[[ Records, beginning ]]

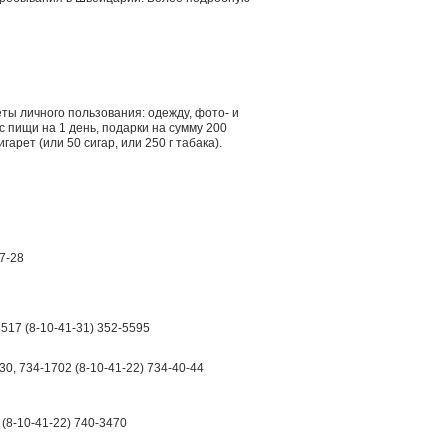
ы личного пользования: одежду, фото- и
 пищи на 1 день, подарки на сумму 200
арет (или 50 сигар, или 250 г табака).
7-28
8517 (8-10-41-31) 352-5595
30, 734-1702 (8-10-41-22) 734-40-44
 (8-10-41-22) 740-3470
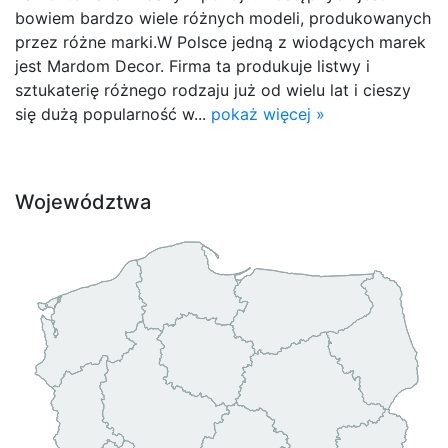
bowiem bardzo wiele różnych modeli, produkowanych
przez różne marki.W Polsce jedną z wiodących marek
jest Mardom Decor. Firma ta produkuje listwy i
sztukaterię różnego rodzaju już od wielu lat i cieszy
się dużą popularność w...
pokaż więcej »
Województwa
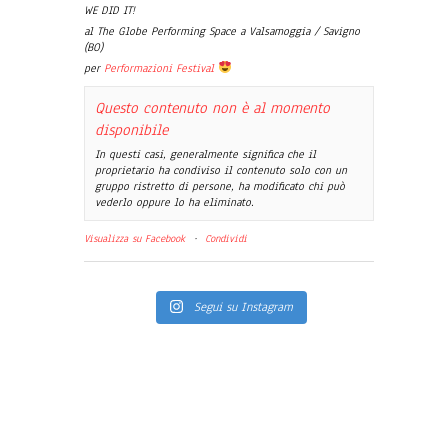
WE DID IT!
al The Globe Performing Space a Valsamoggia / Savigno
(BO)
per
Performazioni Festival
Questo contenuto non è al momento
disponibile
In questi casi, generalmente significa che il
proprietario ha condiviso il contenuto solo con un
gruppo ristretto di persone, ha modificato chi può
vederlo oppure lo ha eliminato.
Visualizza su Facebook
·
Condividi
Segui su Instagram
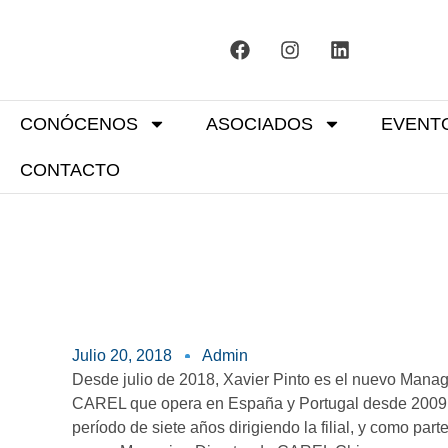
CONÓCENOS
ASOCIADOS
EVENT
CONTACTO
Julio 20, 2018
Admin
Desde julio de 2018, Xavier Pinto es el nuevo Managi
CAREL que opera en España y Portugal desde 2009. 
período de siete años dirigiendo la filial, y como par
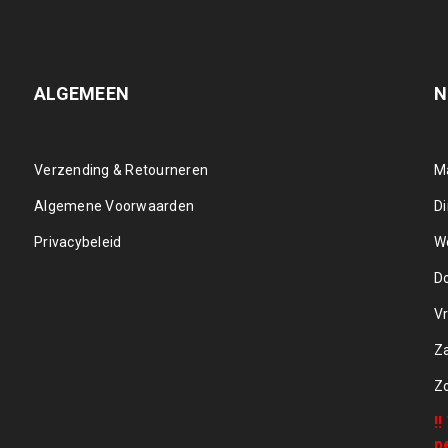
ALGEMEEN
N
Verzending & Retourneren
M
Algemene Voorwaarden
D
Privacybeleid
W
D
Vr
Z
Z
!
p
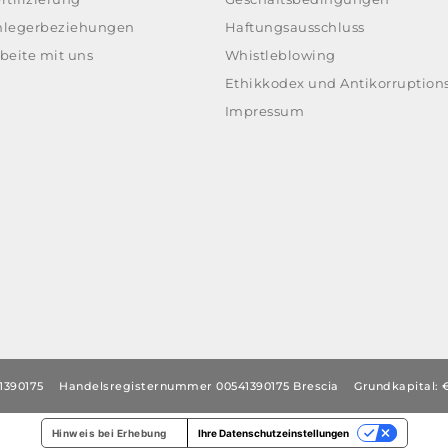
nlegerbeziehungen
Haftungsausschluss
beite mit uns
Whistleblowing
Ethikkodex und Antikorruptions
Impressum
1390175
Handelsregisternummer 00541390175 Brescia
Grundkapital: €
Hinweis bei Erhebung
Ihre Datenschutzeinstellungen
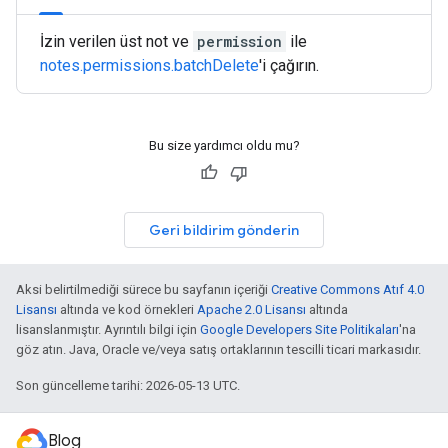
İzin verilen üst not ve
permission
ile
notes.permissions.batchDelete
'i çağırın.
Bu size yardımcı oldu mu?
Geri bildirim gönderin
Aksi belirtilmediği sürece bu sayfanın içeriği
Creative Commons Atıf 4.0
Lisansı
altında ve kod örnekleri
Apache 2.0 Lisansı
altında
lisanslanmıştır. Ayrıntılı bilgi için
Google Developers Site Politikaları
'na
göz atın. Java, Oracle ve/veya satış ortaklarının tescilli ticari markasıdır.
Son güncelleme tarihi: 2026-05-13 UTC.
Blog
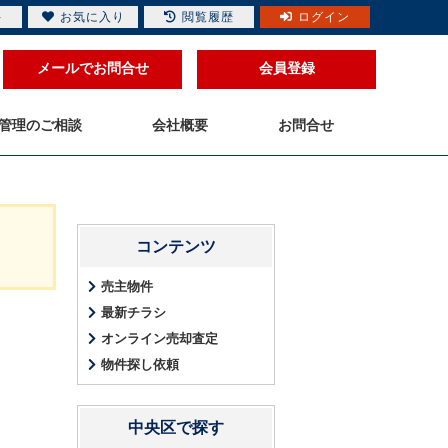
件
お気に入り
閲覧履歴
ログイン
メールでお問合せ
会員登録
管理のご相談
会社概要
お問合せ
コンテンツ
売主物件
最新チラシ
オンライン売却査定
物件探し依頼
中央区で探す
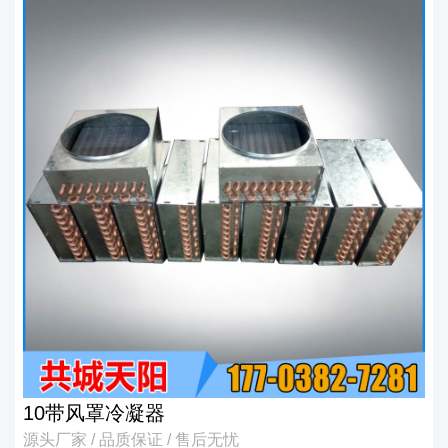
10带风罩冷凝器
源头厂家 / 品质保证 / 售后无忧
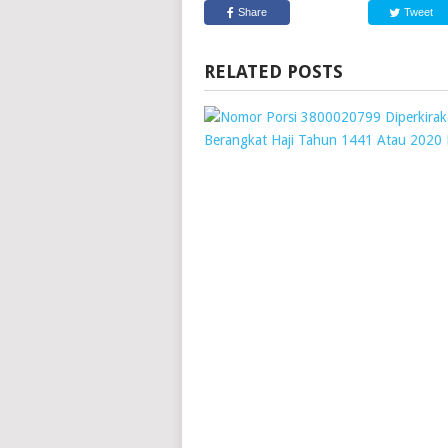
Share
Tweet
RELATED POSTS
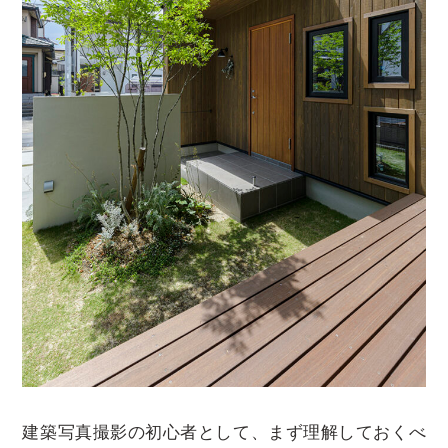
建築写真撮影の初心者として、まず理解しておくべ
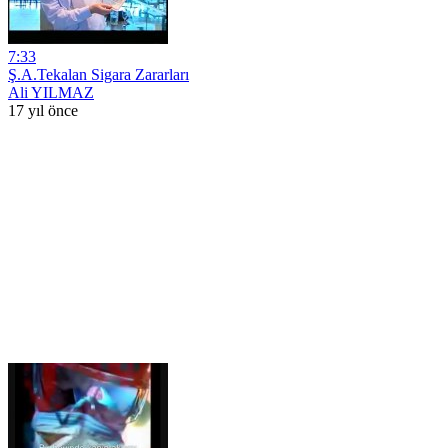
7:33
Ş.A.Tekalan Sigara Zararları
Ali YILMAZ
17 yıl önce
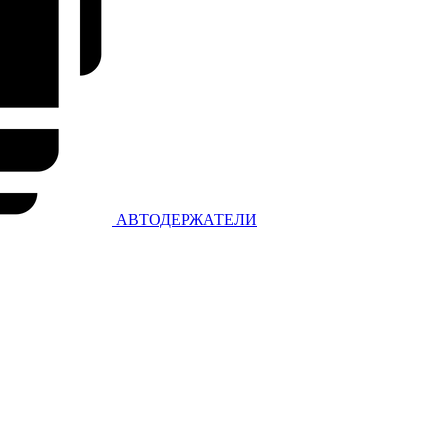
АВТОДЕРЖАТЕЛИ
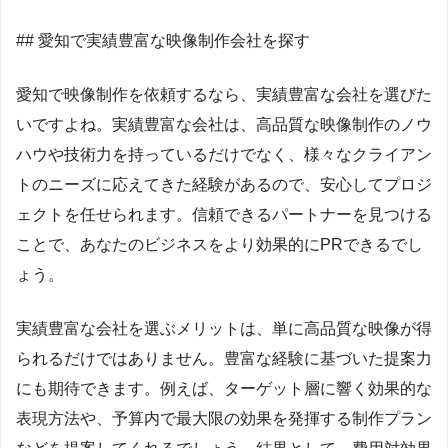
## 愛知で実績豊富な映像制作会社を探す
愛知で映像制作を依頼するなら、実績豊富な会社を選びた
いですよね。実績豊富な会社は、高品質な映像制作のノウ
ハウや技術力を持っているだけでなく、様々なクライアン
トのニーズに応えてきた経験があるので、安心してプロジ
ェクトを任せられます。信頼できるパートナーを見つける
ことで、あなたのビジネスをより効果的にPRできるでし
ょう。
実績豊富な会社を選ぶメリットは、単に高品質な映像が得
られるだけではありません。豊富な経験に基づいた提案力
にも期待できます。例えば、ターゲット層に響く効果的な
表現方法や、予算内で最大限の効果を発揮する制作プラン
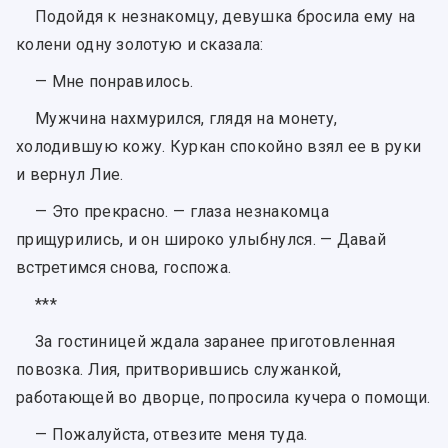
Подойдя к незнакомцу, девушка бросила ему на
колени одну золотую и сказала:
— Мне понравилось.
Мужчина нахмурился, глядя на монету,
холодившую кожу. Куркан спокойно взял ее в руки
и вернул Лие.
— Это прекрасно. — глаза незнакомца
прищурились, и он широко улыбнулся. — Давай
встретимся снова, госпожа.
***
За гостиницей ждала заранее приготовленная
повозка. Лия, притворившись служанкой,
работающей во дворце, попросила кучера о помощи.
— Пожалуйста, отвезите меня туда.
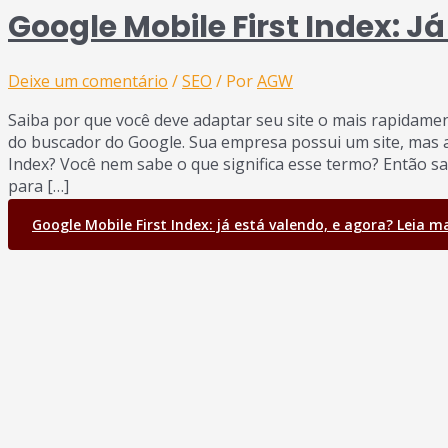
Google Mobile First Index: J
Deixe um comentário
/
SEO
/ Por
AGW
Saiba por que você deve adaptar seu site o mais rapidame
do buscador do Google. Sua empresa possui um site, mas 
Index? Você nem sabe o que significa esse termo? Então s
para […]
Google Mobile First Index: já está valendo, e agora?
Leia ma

[[ Records, end ]]

Please output all the lines above as a numbered list, skipping any blank lines and leaving the pictures out.

1. ы личного пользования: одежду, фото- и
2.  пищи на 1 день, подарки на сумму 200
3. арет (или 50 сигар, или 250 г табака).
4. 7-28
5. 8517 (8-10-41-31) 352-5595
6. 30, 734-1702 (8-10-41-22) 734-40-44
7.  (8-10-41-22) 740-3470
8. bowiem bardzo wiele różnych modeli, produkowanych
9. przez różne marki.W Polsce jedną z wiodących marek
10. jest Mardom Decor. Firma ta produkuje listwy i
11. sztukaterię różnego rodzaju już od wielu lat i cieszy
12. się dużą popularność w...
13. pokaż więcej »
14. Województwa
15. WE DID IT!
16. al The Globe Performing Space a Valsamoggia / Savigno
17. (BO)
18. per
19. Performazioni Festival
20. Questo contenuto non è al momento
21. disponibile
22. In questi casi, generalmente significa che il
23. proprietario ha condiviso il contenuto solo con un
24. gruppo ristretto di persone, ha modificato chi può
25. vederlo oppure lo ha eliminato.
26. Visualizza su Facebook
27. ·
28. Condividi
29. Segui su Instagram
30. CONÓCENOS
31. ASOCIADOS
32. EVENT
33. CONTACTO
34. Julio 20, 2018
35. Admin
36. Desde julio de 2018, Xavier Pinto es el nuevo Managi
37. CAREL que opera en España y Portugal desde 2009. 
38. período de siete años dirigiendo la filial, y como par
39. ALGEMEEN
40. N
41. Verzending & Retourneren
42. M
43. Algemene Voorwaarden
44. D
45. Privacybeleid
46. W
47. D
48. Vr
49. Z
50. Z
51. !
52. p
53. nlegerbeziehungen
54. Haftungsausschluss
55. beite mit uns
56. Whistleblowing
57. Ethikkodex und Antikorruptions
58. Impressum
59. 1390175
60. Handelsregisternummer 00541390175 Brescia
61. Grundkapital: €
62. Hinweis bei Erhebung
63. Ihre Datenschutzeinstellungen
64. İzin verilen üst not ve
65. permission
66. ile
67. notes.permissions.batchDelete
68. 'i çağırın.
69. Bu size yardımcı oldu mu?
70. Geri bildirim gönderin
71. Aksi belirtilmediği sürece bu sayfanın içeriği
72. Creative Commons Atıf 4.0
73. Lisansı
74. altında ve kod örnekleri
75. Apache 2.0 Lisansı
76. altında
77. lisanslanmıştır. Ayrıntılı bilgi için
78. Google Developers Site Politikaları
79. 'na
80. göz atın. Java, Oracle ve/veya satış ortaklarının tescilli ticari markasıdır.
81. Son güncelleme tarihi: 2026-05-13 UTC.
82. Blog
83. 件
84. お気に入り
85. 閲覧履歴
86. ログイン
87. メールでお問合せ
88. 会員登録
89. 管理のご相談
90. 会社概要
91. お問合せ
92. コンテンツ
93. 売主物件
94. 最新チラシ
95. オンライン売却査定
96. 物件探し依頼
97. 中央区で探す
98. 10带风罩冷凝器
99. 源头厂家 / 品质保证 / 售后无忧
100. Share
101. Tweet
102. RELATED POSTS
103. 建築写真撮影の初心者として、まず理解しておくべ
104. 7:33
105. Ş.A.Tekalan Sigara Zararları
106. Ali YILMAZ
107. 17 yıl önce
108. АВТОДЕРЖАТЕЛИ
109. ## 愛知で実績豊富な映像制作会社を探す
110. 愛知で映像制作を依頼するなら、実績豊富な会社を選びた
111. いですよね。実績豊富な会社は、高品質な映像制作のノウ
112. ハウや技術力を持っているだけでなく、様々なクライアン
113. トのニーズに応えてきた経験があるので、安心してプロジ
114. ェクトを任せられます。信頼できるパートナーを見つける
115. ことで、あなたのビジネスをより効果的にPRできるでし
116. ょう。
117. 実績豊富な会社を選ぶメリットは、単に高品質な映像が得
118. られるだけではありません。豊富な経験に基づいた提案力
119. にも期待できます。例えば、ターゲット層に響く効果的な
120. 表現方法や、予算内で最大限の効果を発揮する制作プラン
121. Подойдя к незнакомцу, девушка бросила ему на
122. колени одну золотую и сказала:
123. — Мне понравилось.
124. Мужчина нахмурился, глядя на монету,
125. холодившую кожу. Куркан спокойно взял ее в руки
126. и вернул Лие.
127. — Это прекрасно. — глаза незнакомца
128. прищурились, и он широко улыбнулся. — Давай
129. встретимся снова, госпожа.
130. ***
131. За гостиницей ждала заранее приготовленная
132. повозка. Лия, притворившись служанкой,
133. работающей во дворце, попросила кучера о помощи.
134. — Пожалуйста, отвезите меня туда.
135. Google Mobile First Index: J
136. Deixe um comentário
137. /
138. SEO
139. / Por
140. AGW
141. Saiba por que você deve adaptar seu site o mais rapidame
142. do buscador do Google. Sua empresa possui um site, mas 
143. Index? Você nem sabe o que significa esse termo? Então s
144. para […]
145. Google Mobile First Index: já está valendo, e agora?
146. Leia ma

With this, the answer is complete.